Before and after object boxes
=====

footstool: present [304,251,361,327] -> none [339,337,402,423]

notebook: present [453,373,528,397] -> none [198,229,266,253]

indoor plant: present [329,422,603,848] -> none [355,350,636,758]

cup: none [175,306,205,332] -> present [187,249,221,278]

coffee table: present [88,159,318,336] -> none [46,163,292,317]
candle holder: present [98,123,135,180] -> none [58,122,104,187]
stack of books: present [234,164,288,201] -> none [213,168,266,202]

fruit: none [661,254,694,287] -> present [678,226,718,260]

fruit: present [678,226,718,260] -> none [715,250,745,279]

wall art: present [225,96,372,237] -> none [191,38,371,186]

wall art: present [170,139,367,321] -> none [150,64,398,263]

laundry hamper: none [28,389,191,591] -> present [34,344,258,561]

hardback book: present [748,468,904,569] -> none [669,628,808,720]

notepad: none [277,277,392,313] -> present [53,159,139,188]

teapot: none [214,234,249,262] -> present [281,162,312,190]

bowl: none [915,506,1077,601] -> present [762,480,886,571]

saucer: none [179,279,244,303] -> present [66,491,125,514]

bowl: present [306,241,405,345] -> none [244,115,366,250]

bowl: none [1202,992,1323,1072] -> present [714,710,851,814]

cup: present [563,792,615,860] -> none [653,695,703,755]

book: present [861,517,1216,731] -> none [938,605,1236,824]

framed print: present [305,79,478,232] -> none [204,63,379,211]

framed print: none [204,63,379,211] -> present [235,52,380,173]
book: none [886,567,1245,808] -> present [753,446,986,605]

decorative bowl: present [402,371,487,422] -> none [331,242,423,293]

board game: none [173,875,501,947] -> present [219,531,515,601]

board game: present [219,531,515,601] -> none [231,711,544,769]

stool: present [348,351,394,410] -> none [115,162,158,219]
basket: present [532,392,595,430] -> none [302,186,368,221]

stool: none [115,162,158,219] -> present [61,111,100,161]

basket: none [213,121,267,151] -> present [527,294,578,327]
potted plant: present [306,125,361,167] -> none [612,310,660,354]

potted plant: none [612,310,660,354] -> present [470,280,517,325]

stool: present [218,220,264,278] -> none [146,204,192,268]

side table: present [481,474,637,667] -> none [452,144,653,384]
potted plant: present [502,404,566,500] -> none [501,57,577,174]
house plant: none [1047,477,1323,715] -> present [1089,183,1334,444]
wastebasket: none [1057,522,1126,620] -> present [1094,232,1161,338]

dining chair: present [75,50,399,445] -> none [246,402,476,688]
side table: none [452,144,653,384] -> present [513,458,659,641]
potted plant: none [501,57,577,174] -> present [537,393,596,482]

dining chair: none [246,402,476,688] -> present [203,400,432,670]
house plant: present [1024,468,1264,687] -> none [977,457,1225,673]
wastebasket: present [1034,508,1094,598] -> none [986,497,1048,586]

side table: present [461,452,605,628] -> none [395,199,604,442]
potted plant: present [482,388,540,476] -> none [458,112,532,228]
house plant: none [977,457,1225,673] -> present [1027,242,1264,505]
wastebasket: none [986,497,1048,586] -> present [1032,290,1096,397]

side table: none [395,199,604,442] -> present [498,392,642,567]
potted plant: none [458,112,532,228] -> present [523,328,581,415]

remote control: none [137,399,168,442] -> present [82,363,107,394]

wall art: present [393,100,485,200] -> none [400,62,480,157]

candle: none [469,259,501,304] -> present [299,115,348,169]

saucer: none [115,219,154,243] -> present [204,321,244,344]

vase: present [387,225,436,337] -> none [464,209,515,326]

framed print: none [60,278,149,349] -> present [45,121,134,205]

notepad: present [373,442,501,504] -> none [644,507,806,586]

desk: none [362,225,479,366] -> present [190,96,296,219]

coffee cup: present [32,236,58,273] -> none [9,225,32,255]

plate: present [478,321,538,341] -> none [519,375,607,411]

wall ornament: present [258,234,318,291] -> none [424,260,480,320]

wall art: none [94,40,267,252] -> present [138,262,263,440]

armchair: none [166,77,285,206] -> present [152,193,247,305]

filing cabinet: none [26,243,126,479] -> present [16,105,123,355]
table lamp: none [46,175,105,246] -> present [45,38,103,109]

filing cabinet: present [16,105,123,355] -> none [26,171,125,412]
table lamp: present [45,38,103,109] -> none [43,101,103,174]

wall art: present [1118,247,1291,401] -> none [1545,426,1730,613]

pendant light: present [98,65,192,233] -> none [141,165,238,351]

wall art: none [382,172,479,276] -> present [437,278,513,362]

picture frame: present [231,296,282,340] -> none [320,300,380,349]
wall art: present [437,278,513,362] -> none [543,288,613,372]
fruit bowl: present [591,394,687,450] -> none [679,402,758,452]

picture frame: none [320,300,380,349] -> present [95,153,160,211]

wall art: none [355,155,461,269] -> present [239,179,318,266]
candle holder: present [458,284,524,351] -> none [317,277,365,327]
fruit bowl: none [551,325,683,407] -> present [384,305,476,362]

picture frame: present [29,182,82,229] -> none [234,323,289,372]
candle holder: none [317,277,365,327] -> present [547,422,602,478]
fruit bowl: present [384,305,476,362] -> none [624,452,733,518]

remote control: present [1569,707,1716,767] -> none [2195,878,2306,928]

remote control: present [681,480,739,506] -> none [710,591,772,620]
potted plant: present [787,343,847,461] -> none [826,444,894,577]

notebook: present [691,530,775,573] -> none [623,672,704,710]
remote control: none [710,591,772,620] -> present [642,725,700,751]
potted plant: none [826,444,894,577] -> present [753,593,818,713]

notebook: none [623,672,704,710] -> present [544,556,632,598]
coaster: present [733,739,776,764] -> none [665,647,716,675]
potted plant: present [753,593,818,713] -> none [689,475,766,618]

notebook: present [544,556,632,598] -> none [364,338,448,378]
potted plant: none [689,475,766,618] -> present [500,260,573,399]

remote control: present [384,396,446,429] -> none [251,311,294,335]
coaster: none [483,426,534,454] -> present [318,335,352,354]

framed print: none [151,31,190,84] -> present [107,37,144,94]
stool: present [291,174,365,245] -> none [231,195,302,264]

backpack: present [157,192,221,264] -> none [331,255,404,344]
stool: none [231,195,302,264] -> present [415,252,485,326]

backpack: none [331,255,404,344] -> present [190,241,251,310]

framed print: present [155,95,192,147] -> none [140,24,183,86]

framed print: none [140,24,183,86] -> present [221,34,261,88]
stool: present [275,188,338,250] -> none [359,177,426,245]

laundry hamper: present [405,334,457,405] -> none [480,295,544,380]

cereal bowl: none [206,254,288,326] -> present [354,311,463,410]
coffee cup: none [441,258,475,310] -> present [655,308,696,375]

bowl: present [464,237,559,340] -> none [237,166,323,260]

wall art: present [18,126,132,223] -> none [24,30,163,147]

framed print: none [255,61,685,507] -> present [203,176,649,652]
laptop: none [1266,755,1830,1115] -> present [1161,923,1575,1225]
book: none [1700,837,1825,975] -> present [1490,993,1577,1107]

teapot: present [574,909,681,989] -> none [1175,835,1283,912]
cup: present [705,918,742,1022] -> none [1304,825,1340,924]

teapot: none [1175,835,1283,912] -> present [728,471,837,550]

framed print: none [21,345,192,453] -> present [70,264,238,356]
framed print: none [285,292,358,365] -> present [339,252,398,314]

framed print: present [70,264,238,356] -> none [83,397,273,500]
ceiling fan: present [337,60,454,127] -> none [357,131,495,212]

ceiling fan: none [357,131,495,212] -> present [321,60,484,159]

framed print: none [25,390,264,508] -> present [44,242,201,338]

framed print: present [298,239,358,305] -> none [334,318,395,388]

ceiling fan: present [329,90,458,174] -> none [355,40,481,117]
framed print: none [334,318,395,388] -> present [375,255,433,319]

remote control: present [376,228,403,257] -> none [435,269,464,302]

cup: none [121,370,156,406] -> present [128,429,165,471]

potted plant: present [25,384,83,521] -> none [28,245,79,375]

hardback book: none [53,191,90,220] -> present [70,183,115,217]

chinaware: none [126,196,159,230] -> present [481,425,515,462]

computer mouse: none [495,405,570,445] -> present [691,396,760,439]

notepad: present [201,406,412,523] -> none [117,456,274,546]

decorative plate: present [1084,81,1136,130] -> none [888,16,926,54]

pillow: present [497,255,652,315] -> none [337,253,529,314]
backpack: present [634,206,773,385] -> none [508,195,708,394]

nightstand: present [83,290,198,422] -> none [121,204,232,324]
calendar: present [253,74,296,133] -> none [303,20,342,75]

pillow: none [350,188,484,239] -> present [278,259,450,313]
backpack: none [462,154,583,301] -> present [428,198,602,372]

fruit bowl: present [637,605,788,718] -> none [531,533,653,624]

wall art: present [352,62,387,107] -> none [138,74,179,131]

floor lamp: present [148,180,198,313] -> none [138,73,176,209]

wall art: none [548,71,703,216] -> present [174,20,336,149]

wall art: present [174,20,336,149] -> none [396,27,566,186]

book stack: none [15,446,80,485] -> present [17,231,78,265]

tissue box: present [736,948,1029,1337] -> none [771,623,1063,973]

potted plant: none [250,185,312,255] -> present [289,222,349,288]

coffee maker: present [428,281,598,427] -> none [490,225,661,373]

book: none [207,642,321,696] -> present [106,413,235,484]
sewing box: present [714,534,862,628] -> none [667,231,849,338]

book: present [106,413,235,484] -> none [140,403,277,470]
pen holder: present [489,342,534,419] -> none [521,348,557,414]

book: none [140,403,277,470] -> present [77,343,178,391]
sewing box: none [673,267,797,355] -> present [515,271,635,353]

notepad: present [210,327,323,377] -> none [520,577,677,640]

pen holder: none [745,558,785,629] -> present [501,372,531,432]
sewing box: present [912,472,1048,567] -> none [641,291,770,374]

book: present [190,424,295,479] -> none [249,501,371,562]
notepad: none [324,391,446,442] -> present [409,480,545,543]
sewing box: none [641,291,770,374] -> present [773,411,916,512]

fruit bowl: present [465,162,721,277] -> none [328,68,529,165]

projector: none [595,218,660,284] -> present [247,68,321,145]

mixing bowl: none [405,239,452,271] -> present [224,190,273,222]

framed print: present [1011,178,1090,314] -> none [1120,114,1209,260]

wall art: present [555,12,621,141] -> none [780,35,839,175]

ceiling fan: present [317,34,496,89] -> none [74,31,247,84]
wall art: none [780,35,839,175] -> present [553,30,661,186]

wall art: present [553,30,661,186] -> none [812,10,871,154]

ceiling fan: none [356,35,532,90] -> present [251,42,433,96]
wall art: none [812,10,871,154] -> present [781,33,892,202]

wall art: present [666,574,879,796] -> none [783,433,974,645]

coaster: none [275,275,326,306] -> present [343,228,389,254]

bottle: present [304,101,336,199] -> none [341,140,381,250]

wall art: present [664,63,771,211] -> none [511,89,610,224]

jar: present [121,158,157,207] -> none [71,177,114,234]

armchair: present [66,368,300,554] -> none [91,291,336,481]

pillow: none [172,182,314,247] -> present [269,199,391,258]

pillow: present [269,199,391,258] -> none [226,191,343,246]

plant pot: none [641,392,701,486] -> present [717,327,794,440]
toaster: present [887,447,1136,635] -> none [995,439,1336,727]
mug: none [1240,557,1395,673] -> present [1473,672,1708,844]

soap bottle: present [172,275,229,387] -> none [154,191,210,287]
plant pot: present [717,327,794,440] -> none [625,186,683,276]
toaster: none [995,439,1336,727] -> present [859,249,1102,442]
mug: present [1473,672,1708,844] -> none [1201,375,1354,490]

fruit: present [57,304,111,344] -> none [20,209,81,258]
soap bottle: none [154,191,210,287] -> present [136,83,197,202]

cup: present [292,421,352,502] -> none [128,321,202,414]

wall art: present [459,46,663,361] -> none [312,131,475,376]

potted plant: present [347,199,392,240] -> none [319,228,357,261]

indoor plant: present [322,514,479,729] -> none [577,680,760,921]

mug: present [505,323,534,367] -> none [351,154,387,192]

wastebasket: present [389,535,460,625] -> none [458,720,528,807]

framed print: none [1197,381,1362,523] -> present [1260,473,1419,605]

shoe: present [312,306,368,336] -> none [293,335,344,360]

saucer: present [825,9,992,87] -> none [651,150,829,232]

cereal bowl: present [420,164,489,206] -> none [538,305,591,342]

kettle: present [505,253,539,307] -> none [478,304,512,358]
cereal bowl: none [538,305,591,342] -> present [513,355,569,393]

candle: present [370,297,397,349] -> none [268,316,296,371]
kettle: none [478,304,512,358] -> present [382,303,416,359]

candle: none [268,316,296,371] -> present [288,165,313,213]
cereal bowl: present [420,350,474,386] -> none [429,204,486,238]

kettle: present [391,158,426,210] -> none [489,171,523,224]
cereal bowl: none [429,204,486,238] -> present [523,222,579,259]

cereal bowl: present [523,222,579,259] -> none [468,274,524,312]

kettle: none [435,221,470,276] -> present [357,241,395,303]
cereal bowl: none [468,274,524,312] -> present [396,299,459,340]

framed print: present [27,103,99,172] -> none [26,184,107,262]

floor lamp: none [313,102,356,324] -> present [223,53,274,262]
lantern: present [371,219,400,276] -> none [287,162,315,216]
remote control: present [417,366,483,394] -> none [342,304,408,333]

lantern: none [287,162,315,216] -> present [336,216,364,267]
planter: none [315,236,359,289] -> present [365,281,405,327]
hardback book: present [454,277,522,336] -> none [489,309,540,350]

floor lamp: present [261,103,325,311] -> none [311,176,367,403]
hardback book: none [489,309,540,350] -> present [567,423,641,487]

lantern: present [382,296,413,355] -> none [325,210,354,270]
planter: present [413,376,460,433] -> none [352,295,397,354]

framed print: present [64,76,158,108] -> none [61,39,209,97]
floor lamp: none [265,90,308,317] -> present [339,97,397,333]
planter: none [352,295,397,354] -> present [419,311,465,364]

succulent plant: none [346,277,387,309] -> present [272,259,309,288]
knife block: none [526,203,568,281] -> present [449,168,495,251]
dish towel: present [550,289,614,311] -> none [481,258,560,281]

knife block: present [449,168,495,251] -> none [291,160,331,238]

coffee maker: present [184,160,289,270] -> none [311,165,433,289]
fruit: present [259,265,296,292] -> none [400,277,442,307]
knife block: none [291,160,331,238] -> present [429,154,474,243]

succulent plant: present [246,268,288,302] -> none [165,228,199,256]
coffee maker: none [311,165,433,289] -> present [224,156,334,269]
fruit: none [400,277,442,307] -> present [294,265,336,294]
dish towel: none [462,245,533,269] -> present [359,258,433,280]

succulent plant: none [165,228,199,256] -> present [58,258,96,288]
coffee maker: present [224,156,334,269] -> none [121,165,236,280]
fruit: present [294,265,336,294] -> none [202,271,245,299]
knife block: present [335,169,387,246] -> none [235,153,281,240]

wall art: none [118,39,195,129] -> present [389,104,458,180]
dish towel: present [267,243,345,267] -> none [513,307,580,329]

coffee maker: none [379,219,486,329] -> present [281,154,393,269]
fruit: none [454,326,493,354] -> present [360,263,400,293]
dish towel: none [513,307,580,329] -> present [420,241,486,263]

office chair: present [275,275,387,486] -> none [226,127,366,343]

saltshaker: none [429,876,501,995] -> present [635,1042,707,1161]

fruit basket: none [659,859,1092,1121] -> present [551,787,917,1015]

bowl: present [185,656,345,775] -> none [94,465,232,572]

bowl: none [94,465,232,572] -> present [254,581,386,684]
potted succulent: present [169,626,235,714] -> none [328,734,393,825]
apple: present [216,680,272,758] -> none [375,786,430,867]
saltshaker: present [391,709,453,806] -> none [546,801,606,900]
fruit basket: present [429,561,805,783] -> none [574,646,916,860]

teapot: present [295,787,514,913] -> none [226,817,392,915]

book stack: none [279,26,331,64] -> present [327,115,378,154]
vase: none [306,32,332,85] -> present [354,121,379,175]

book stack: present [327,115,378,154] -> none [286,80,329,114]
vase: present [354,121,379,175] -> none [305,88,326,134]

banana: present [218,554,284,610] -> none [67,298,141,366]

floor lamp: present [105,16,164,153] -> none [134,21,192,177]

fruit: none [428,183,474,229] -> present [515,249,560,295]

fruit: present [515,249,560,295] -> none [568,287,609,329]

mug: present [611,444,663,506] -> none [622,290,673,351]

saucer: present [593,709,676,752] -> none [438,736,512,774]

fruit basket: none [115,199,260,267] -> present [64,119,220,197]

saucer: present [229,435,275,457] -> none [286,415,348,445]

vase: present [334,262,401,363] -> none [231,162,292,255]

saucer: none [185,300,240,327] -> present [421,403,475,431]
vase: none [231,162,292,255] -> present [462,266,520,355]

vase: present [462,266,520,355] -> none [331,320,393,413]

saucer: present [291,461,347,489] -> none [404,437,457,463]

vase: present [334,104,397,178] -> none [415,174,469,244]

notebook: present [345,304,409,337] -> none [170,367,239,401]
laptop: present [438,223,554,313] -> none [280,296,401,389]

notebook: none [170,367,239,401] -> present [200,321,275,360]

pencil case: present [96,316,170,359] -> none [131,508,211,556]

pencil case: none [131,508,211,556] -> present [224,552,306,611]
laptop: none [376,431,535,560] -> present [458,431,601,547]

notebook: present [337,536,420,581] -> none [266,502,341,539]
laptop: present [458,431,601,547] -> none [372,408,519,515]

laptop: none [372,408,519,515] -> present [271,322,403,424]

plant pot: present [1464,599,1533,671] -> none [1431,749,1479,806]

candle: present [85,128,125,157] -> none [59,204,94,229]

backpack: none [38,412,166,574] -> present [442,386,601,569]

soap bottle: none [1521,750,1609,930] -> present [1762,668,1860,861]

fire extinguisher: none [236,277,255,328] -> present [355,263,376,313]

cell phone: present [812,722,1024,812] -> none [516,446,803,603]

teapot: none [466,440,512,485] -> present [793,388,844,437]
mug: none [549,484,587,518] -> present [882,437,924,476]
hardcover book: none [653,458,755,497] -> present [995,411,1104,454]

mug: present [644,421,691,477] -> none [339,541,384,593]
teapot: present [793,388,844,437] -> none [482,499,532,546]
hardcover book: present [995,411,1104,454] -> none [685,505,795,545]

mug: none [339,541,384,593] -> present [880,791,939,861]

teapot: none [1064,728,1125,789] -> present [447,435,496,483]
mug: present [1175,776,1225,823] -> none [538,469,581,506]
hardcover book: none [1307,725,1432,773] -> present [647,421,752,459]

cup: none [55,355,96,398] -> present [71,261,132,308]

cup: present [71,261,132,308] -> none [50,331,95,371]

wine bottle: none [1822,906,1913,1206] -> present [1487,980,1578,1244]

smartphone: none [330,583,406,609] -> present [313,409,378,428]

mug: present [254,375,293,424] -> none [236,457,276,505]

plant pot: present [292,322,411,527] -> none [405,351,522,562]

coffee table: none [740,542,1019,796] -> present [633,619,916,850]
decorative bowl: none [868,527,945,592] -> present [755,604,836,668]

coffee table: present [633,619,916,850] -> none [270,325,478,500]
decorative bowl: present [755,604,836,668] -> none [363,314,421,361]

=====

→ What is needed
In the entries above, one line contains "cereal bowl: none [206,254,288,326]" and another contains "framed print: none [255,61,685,507]". Reproduce exactly those two lines and the lines between them, nothing else.

→ Solution
cereal bowl: none [206,254,288,326] -> present [354,311,463,410]
coffee cup: none [441,258,475,310] -> present [655,308,696,375]

bowl: present [464,237,559,340] -> none [237,166,323,260]

wall art: present [18,126,132,223] -> none [24,30,163,147]

framed print: none [255,61,685,507] -> present [203,176,649,652]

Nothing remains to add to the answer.